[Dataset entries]
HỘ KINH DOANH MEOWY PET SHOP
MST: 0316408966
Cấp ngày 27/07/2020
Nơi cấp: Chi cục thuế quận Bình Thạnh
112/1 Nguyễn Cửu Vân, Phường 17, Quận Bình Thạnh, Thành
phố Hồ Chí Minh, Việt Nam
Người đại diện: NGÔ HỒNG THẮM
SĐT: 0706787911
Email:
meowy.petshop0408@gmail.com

WHAT TO WORK ON: Repeat only the stretch of lines starting at the one containing "Cấp ngày 27/07/2020" and running to the final line of the entries above.

YOUR RESPONSE:
Cấp ngày 27/07/2020
Nơi cấp: Chi cục thuế quận Bình Thạnh
112/1 Nguyễn Cửu Vân, Phường 17, Quận Bình Thạnh, Thành
phố Hồ Chí Minh, Việt Nam
Người đại diện: NGÔ HỒNG THẮM
SĐT: 0706787911
Email:
meowy.petshop0408@gmail.com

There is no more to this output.